A small town, an old pitch, and a tender shaped by how materials are chosen

A small town, an old pitch, and a tender shaped by how materials are chosen

In Krempe, one of the smallest cities in Schleswig-Holstein, football is part of daily life. Almost half the town is connected to TuS Krempe. Twelve teams rely on a single pitch that dates back to the 1980s. That pitch had become unreliable. Heavy rainfall regularly made it unusable, especially in autumn and winter. Training sessions were cancelled. Planning became guesswork. After five months of construction, that changed. Weitzel Sportstättenbau installed a new synthetic surface at TuS Krempe in March 2026. The system, GreenFields Slide Max ST, is developed following the ONE-DNA™ design principle, where yarn, backing and coating are made from the same polymer.

Reliable use, week after week

The project was made possible through a combination of local and public funding. The city of Krempe, the local school association and the Städtebauförderung programme each played a role, with contributions from federal and state level.For a town of 2,500 residents, that kind of alignment is what makes a project like this feasible. For the club, the impact is immediate.

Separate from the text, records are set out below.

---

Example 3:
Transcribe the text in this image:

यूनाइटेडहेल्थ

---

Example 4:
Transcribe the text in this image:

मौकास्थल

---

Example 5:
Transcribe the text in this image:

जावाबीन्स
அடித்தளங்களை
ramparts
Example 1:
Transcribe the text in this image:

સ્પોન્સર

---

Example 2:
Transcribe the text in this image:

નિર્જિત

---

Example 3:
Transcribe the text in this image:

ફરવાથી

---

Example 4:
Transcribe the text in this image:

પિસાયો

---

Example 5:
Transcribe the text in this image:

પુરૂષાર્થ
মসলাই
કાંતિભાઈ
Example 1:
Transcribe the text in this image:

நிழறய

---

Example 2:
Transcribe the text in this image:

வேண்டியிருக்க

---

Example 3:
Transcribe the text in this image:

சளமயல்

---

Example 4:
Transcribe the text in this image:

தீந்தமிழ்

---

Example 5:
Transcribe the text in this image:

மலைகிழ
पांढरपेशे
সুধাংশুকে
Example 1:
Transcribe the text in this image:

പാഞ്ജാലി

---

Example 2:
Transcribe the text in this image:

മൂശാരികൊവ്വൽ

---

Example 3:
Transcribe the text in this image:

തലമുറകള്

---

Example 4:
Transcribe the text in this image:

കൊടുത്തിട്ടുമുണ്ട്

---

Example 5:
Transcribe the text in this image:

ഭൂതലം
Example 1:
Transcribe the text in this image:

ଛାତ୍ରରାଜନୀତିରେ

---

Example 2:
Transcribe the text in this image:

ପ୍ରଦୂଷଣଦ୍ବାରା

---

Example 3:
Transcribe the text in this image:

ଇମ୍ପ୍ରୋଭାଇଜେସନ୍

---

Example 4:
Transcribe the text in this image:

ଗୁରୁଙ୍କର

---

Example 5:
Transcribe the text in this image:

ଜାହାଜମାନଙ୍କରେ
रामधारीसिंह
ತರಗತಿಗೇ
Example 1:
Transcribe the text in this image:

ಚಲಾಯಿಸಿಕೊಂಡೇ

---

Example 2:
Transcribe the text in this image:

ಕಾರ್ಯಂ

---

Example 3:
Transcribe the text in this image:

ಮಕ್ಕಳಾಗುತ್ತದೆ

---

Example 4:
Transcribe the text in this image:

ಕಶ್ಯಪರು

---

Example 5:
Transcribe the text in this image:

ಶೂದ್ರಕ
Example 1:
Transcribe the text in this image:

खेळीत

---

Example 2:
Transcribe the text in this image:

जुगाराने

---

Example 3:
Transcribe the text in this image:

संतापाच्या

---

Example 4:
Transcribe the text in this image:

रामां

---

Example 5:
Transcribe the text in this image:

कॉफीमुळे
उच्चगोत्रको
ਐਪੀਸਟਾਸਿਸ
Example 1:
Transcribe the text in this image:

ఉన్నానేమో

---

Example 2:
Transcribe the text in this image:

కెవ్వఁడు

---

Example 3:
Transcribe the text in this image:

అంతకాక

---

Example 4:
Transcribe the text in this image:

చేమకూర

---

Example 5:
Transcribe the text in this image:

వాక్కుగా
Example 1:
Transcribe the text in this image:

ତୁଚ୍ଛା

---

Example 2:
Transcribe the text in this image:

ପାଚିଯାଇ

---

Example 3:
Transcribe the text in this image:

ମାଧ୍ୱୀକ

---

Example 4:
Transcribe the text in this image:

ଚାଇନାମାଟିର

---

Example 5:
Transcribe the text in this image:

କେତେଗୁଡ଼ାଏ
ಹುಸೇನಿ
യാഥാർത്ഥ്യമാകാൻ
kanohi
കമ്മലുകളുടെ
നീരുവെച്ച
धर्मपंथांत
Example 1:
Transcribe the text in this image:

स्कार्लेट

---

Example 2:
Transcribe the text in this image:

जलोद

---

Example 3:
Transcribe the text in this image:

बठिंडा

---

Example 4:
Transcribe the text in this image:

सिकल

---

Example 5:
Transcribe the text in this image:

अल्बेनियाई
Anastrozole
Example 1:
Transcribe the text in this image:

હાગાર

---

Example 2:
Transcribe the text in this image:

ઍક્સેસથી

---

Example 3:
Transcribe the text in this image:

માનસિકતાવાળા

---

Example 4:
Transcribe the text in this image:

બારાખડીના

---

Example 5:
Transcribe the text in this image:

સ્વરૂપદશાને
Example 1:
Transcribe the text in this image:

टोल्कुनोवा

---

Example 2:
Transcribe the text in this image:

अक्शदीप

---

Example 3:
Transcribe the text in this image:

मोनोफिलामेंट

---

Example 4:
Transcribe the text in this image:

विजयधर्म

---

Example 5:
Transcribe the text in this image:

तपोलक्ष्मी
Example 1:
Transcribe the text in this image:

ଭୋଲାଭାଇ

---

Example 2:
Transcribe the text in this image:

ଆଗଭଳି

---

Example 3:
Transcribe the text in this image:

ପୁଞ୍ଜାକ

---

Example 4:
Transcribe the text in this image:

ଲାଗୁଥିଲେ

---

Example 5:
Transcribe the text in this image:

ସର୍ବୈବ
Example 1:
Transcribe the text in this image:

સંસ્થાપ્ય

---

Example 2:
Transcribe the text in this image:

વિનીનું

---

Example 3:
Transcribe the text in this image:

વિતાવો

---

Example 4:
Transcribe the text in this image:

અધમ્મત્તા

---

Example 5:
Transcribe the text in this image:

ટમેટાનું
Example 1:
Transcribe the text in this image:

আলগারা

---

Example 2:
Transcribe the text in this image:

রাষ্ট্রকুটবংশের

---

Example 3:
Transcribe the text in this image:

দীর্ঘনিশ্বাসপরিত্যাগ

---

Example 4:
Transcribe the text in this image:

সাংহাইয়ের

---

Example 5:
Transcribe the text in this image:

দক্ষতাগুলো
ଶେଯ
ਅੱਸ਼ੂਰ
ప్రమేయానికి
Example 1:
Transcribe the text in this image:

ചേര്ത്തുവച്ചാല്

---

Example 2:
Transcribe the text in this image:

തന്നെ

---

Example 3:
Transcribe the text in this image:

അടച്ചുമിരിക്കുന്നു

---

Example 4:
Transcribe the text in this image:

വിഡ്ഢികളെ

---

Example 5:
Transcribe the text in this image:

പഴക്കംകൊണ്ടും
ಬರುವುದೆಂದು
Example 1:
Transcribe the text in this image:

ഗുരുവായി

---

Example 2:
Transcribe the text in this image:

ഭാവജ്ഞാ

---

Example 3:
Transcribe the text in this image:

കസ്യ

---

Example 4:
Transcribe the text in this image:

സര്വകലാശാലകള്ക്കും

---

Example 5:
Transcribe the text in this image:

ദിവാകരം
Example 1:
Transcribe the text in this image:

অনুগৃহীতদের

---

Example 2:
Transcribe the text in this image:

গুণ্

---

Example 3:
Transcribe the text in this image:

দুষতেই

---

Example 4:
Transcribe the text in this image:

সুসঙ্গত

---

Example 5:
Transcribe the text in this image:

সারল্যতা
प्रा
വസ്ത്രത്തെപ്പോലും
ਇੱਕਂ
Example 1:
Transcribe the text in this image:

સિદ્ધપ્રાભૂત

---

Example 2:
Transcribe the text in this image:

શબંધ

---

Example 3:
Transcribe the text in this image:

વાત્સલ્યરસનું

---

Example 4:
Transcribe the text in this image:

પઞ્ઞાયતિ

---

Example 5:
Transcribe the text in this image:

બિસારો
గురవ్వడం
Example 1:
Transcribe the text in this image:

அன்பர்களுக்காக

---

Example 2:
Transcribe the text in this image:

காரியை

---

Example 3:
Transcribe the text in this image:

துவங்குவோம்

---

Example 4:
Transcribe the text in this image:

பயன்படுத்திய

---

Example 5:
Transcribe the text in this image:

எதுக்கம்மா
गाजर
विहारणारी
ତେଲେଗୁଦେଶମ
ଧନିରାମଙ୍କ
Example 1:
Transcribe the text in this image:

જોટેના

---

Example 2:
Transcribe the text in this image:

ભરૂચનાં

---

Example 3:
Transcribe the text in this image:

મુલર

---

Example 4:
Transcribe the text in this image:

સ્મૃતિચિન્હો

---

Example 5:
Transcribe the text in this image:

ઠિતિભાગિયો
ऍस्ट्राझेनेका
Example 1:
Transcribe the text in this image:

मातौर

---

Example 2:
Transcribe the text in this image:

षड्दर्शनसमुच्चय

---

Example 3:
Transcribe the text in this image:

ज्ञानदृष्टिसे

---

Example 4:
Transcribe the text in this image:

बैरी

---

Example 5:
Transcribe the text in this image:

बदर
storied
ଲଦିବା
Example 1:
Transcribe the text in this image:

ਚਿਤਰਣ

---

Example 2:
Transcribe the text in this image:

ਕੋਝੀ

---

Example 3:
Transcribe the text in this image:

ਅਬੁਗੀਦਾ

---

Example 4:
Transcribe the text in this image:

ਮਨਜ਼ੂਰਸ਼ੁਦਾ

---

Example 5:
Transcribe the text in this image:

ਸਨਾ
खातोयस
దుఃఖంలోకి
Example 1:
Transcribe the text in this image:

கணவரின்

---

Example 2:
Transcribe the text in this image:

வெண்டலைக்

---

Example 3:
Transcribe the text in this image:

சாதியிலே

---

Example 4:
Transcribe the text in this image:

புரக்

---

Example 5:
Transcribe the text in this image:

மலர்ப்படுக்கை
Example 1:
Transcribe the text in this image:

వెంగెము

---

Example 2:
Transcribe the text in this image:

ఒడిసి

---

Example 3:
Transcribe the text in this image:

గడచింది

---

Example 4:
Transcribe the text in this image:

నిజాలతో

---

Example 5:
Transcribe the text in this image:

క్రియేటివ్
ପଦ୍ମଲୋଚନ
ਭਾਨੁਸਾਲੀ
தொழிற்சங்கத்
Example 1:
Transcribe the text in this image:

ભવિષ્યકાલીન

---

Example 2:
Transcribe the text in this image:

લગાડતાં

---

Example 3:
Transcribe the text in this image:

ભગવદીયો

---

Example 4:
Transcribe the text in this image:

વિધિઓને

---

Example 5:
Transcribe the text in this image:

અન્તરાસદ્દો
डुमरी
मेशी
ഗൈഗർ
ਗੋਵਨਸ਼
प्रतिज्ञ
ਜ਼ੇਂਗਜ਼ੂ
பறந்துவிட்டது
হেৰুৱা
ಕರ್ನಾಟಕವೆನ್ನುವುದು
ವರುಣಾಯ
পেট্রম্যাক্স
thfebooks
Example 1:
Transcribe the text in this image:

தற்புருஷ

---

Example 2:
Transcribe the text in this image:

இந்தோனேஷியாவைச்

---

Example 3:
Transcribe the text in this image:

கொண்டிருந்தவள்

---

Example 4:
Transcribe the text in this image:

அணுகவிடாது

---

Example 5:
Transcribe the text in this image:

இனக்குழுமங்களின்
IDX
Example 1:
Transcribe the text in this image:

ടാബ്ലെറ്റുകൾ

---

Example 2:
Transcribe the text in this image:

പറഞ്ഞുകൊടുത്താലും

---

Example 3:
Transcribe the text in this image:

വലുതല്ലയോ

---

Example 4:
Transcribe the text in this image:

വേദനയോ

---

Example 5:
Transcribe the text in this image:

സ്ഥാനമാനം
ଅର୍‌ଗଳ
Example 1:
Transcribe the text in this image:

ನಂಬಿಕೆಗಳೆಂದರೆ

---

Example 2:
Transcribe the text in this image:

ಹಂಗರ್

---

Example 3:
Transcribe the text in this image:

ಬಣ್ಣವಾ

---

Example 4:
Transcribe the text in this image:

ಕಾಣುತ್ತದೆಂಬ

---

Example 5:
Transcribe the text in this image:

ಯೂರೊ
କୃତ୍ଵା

Twelve teams now train on a surface that stays available throughout the year. Weather no longer dictates whether sessions go ahead. The field does what it is expected to do. Eighty children were on the pitch during the opening tournament. That says enough.

How the tender was decided

The project was awarded through a public tender with a defined evaluation matrix. Performance and availability formed the foundation. But the specification also included criteria that favoured systems with a clear and considered material composition. Based on that evaluation, the ONE-DNA™ system scored highest. That outcome led directly to the contract award. The use of a single polymer throughout the system was part of that assessment. Not as a standalone claim, but as a characteristic that fits within a broader way of looking at materials over time.

A shift in how projects are assessed

What stands out is not just the result, but the structure behind it. Public tenders are starting to reflect a wider set of considerations. Not only how a field performs when installed, but how it behaves over years of use, and how its materials are defined from the start. Those elements are now being assessed together, within the same decision framework. The pitch in Krempe is a local project. It will not attract much attention outside the region. But it shows how decisions are evolving. Quietly, through specifications, evaluation matrices, and the choices that follow from them.